Struma Ovarii and its malignant transformation to thyroid-type carcinoma are rare conditions. In recent reviews of reported literatures, only 53 cases of papillary thyroid-type carcinoma arising from struma ovarii were documented from 1924 to 2008. Due to the rarity of the disease, lack of uniform histological criteria for malignancy and protracted clinical course, its management is not also universally accepted by physicians. The aim of this paper is to present a very rare case of papillary thyroid-type carcinoma arising from struma ovarii, and review literatures on the suggested consensus for diagnosis and management of case.
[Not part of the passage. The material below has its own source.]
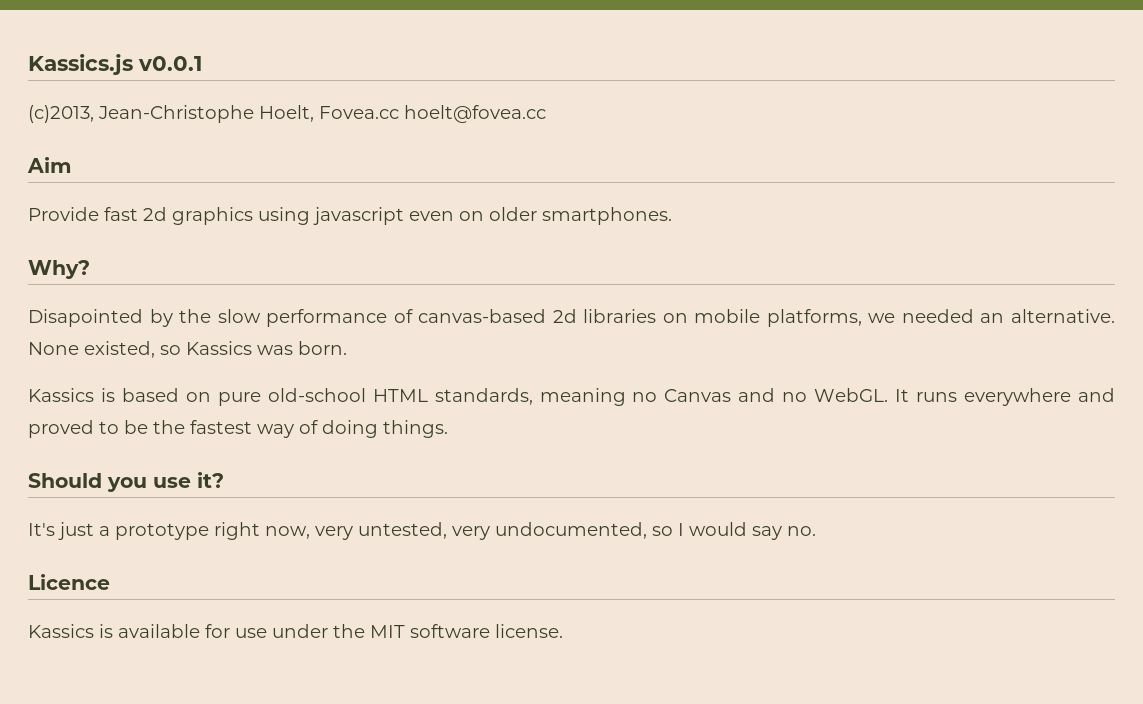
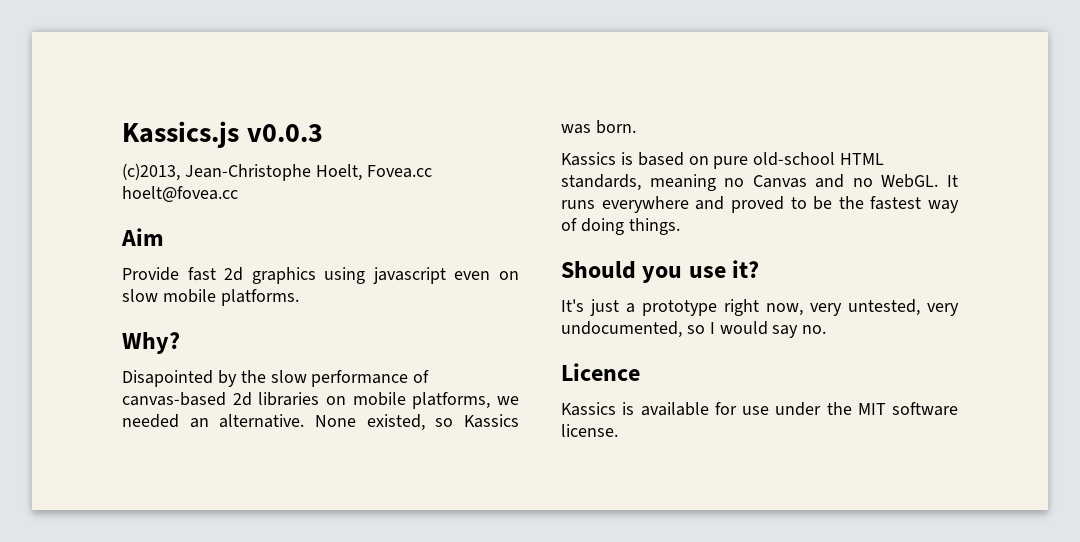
[138,56,202,71] v0.0.1 -> [246,124,323,142] v0.0.3
[489,207,672,225] older smartphones. -> [122,289,299,306] slow mobile platforms.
A 41-year-old Filipino woman presented to our section after she underwent total abdominal hysterectomy with bilateral salphingectomy for suspected primary ovarian carcinoma. She has been complaining of vague abdominal pain and distention for almost a year. Her pre-operative CT scan of the abdomen revealed large cystic mass with calcification suggestive of ovarian teratoma. Intra-operatively, the left ovary was converted to an 11×8×3.5 cm multiloculated, multiseptated mass densely adherent to the bowels and uterus. On pathologic examination, the large ovarian mass proved to be a papillary thyroid-type carcinoma arising from a struma ovarii. She underwent platinum-based chemotherapy used for ovarian teratoma.

On review of available case reports and case series done on papillary thyroid-type carcinoma, surgical resection of the tumor has been shown as effective treatment modality. Total thyroidectomy to facilitate whole body scan, radioactive iodine ablation, and thyroxine suppression therapy have shown to significantly decrease tumor recurrence and mortality. Chemotherapy and radiotherapy did not show any benefits on clinical outcomes.

Our patient underwent total thyroidectomy, radioactive ablation therapy and levothyroxine suppression therapy after tumor resection.

Papillary thyroid-type carcinoma arising from stuma ovarii as presented in our case should, therefore, be diagnosed and managed as primary papillary carcinoma of thyroid gland.

Low power view showing papillary architecture with fibrovascular core and overlapping nuclei.

Declaration of interest: The authors declare that there is no conflict of interest that could be perceived as prejudicing the impartiality of the research project.

Funding: This research did not receive any specific grant from any funding agency in the public, commercial or not-for-profit sector.